Perhaps you could save as OME-TIFF?

That would be a problem for our application; we would like to use pyvips on the original image.

jcupitt commented 9 months ago

pyvips seems to work otherwise with this image format

It's a plane-separated pyramid, unfortunately, so it won't work.
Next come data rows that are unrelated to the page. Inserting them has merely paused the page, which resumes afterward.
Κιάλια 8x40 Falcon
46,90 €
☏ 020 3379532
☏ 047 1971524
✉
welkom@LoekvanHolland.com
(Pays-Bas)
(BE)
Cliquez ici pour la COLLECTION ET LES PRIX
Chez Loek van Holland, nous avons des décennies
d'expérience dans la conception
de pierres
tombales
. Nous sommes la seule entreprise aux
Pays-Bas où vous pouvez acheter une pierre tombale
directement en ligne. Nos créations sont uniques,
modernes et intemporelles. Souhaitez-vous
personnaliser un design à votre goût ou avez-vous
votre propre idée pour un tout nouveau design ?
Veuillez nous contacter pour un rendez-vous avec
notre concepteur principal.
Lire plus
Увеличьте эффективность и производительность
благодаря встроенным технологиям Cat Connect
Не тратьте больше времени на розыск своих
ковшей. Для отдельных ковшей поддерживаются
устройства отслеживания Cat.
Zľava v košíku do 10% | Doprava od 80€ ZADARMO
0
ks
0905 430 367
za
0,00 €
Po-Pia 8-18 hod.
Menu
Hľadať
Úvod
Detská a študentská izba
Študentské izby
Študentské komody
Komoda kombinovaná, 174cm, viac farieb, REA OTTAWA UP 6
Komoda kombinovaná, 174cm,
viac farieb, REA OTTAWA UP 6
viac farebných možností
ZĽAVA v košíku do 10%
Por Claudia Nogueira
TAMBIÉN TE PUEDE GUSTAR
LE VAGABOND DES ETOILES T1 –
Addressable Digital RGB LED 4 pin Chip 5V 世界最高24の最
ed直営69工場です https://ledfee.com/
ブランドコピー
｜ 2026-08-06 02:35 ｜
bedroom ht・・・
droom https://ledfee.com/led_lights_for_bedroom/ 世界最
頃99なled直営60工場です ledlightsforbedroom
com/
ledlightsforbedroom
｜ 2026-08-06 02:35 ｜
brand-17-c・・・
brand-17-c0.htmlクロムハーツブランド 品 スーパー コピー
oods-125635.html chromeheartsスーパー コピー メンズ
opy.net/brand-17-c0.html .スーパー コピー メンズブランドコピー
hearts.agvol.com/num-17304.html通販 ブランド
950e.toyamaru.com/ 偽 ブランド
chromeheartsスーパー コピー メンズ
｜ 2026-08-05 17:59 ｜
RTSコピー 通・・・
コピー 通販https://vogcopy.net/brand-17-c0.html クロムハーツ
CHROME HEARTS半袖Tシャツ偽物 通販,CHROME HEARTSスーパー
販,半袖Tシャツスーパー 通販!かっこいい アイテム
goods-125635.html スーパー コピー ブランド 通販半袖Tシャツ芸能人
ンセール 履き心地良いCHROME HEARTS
It's to do with the way the reduced resolution levels are coded -- OME-TIFF (which libvips does support) puts the reduced res levels into subifds, but this QPI has them all one after the other, with the metadata about the file structure coded into the XML in the imagedescription.

Have a look at the tiffinfo output (and get a large mug of tea ready first).

idc9 commented 9 months ago

Does the fact that reading in the image twice throws an error not suggest there is an issue with pyvips?

jcupitt commented 9 months ago

That's just a minor symptom -- the cause is this TIFF file being way outside the supported range for any general purpose TIFF reader.

Options off the top of my head:

  1. You could probably read it with a low-level TIFF library, like tifffile, but getting a nice RGB image will take some work. Maybe a week's effort? It depends how much of the QPI format you want to support.
  2. I expect PE will sell you an SDK (I've not checked).
  3. The gold standard solution would be to add support for the format to openslide. That would be (guess?) several weeks of effort and you'd need a good C programmer.
  4. ... and of course, another option is to switch to a format that's not locked to a vendor, or a scanner manufacturer who don't attack their customers by forcing them to use a non-interoperable format. Most of the people I know are moving to wg26 DICOM now, perhaps PE support something like that? I've not looked.